American, (1877–1952)
BIOGRAPHY

A mover and shaker of her time, Katherine Dreier is best known as the co-founder of the Society of Independent Artists in 1916 and the Société Anonyme in 1920. The Society of Independent Artists promoted democracy in art through open invitation exhibitions. It was during their 1917 exhibition that Marcel Duchamp, the co-founder and friend of Dreier’s, first presented a urinal signed by R. Mutt that he titled Fountain. The Société Anonyme collected the then-controversial modern art of the early 20th century and would later serve as the basis for the modern art collection at Yale University through a gift of over 1,000 works. A student of art since her childhood, Dreier studied at The Pratt Institute in 1900, travelled to Europe in 1902, and had her work shown in the 1913 Armory Show. An internationally-recognized suffragette, Katherine Dreier was also the aunt of Theodore Dreier, one of the founders of Black Mountain College.

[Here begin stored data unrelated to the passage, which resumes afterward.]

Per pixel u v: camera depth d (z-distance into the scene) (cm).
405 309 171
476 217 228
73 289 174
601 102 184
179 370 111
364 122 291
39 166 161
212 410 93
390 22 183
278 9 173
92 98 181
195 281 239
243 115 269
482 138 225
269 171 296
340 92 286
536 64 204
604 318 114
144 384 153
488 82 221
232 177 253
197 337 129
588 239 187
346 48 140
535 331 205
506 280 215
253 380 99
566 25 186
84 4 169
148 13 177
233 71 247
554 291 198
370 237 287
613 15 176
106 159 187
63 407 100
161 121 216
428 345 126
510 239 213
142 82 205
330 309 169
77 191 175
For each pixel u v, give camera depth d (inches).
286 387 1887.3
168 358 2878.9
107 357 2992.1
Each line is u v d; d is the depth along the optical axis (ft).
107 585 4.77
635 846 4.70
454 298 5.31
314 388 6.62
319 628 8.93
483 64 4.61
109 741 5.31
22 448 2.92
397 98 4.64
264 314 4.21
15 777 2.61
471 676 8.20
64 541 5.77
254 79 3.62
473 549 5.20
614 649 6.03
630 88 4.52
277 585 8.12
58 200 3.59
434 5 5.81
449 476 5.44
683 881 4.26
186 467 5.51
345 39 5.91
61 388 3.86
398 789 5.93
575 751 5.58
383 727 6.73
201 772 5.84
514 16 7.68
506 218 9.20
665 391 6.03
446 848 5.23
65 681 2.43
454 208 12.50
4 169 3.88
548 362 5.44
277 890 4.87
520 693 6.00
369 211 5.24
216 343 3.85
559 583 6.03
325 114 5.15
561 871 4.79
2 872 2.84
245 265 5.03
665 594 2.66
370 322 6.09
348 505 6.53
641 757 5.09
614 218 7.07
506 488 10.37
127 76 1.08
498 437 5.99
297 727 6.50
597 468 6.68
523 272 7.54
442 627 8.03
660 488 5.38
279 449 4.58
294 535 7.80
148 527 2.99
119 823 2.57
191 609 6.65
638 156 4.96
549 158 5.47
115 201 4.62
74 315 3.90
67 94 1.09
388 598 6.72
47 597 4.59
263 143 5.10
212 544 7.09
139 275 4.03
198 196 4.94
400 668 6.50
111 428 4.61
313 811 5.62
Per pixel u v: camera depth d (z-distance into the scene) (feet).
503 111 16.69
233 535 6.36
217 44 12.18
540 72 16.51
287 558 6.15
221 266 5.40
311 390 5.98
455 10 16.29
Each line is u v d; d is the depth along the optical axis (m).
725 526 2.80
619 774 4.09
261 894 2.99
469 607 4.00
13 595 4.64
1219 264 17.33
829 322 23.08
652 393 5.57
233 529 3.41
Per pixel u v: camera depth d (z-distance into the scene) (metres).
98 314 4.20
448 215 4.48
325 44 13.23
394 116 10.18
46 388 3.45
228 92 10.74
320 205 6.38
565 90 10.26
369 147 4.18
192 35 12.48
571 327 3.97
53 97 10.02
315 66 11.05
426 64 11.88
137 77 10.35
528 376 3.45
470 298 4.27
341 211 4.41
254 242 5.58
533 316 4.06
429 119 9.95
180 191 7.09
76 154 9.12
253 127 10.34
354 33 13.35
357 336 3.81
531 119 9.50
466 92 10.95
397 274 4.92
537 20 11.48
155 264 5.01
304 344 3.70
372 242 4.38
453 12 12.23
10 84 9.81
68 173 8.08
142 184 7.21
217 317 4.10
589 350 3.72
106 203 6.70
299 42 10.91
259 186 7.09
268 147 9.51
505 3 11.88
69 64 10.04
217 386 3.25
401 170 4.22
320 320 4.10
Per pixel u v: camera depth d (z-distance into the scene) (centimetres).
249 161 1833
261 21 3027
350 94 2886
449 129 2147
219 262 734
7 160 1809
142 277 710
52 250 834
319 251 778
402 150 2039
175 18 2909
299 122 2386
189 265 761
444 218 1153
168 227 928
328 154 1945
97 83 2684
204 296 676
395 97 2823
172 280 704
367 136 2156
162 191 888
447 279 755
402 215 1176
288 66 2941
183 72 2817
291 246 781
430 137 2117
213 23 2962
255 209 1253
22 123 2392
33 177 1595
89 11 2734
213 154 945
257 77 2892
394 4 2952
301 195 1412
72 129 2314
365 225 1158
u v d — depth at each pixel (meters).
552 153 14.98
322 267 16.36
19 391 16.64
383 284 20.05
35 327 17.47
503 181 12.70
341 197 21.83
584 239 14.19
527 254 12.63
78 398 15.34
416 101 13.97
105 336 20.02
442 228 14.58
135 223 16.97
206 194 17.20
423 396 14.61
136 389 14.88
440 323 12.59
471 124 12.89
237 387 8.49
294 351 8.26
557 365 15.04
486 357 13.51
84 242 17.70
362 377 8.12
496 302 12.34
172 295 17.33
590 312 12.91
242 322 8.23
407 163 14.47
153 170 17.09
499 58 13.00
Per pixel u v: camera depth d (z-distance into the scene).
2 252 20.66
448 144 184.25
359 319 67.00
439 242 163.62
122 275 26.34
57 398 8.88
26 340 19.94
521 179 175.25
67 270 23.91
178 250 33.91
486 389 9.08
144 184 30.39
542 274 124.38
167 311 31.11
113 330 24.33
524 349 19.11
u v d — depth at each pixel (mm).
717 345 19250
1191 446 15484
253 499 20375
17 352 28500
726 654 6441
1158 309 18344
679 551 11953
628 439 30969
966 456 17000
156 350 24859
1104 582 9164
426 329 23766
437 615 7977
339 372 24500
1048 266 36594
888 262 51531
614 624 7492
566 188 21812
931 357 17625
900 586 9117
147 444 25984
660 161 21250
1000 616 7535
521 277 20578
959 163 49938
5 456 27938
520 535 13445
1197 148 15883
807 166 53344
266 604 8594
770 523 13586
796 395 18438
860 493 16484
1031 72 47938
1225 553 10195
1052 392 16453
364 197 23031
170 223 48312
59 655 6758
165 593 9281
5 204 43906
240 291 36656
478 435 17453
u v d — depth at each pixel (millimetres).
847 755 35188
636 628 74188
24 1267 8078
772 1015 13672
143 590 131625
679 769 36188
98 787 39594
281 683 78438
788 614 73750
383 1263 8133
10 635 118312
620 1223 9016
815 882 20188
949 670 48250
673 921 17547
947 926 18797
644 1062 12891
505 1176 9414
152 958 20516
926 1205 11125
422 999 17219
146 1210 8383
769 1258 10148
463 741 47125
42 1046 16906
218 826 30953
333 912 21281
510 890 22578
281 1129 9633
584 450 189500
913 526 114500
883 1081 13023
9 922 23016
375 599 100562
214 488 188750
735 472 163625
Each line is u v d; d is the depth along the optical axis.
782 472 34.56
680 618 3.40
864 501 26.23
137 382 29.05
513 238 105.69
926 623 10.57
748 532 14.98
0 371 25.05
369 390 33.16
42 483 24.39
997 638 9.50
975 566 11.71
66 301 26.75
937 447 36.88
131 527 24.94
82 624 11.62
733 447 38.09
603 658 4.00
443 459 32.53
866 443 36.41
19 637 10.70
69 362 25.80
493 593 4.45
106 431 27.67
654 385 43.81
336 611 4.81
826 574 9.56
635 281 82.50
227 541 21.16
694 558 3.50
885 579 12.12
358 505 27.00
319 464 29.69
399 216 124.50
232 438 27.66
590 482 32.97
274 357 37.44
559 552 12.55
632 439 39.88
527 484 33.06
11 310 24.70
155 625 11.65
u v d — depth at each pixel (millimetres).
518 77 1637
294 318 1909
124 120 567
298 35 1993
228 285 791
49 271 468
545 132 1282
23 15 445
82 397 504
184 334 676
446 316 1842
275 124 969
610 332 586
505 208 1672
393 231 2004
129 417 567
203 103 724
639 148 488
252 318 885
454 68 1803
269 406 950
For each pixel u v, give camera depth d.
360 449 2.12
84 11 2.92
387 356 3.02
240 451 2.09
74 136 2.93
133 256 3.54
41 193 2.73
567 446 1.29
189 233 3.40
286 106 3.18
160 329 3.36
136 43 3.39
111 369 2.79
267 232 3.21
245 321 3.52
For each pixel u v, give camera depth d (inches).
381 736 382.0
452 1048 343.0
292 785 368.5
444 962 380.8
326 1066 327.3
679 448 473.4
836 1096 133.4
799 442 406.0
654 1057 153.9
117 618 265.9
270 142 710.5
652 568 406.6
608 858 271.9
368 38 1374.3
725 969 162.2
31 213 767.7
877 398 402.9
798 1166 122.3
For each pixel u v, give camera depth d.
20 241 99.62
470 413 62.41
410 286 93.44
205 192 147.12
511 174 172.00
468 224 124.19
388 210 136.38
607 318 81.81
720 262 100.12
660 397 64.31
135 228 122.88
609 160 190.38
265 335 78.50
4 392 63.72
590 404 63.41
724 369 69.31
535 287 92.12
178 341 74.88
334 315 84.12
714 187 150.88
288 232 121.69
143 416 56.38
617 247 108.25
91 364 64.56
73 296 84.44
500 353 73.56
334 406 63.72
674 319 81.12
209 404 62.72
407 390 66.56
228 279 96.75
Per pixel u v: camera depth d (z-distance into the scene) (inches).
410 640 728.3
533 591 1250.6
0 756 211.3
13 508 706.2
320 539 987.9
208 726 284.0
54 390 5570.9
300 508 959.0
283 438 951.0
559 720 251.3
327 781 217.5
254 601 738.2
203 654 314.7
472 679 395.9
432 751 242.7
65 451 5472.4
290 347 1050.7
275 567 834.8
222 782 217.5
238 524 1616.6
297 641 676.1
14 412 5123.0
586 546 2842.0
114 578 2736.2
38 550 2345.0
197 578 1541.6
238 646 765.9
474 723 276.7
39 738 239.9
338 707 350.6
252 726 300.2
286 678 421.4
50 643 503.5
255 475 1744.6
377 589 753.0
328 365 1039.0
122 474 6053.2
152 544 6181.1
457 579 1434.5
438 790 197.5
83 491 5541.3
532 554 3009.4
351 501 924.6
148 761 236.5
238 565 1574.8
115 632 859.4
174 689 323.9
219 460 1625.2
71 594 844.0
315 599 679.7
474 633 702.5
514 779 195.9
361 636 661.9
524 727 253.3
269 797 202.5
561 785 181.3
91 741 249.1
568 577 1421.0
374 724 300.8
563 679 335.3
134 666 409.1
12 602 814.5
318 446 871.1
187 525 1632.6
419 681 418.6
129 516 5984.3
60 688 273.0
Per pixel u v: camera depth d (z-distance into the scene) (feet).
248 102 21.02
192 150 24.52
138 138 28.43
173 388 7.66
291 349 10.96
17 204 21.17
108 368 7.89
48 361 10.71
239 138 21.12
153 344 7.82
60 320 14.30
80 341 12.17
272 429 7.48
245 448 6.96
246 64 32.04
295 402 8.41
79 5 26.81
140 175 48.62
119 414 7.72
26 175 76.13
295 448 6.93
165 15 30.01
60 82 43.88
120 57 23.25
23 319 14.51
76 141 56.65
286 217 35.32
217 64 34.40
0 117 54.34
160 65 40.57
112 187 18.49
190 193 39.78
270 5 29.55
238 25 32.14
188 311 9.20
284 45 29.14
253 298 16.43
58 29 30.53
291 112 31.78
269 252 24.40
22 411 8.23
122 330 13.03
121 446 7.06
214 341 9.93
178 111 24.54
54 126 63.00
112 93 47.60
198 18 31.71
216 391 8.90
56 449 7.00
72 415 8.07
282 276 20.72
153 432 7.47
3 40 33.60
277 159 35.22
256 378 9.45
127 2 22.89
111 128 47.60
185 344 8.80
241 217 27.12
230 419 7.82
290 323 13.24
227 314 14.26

In the foreword to this 1 to 40 Variations portfolio, the artist writes that she was inspired by Kandinsky’s and Beethoven’s variations as well as an international regatta. Variations continued its connections to music through a choreographed work based on Dreier’s lithographs. Ted Shawn, founder of Jacob’s Pillow and supporter of Martha Graham, choreographed a dance with original music provided by composer Jess Meeker with the Carol Lynn Ballet at the Baltimore Museum of Art in January 1939.
Dreier’s friendship with Duchamp lasted a lifetime, and she trusted him to supervise the printing of the Variations portfolio in Paris in 1937. A handwritten note inscribed on the foreword of the portfolio at the Hilla Rebay Library reads, “Marcel Duchamp enjoyed helping these facsimiles
look like the forty original variations,” hinting at Duchamp’s practice of complicating ideas of both originality and authorship.
A common theme revisited by artists to this day, the Variations explore the possibilities of practice and demonstrate a method of artistic problem solving. Katherine Dreier’s works can be found in the collections of the Museum of Modern Art, The Metropolitan Museum of Art, and the Special Collections at the Guggenheim’s Hilla Rebay Library.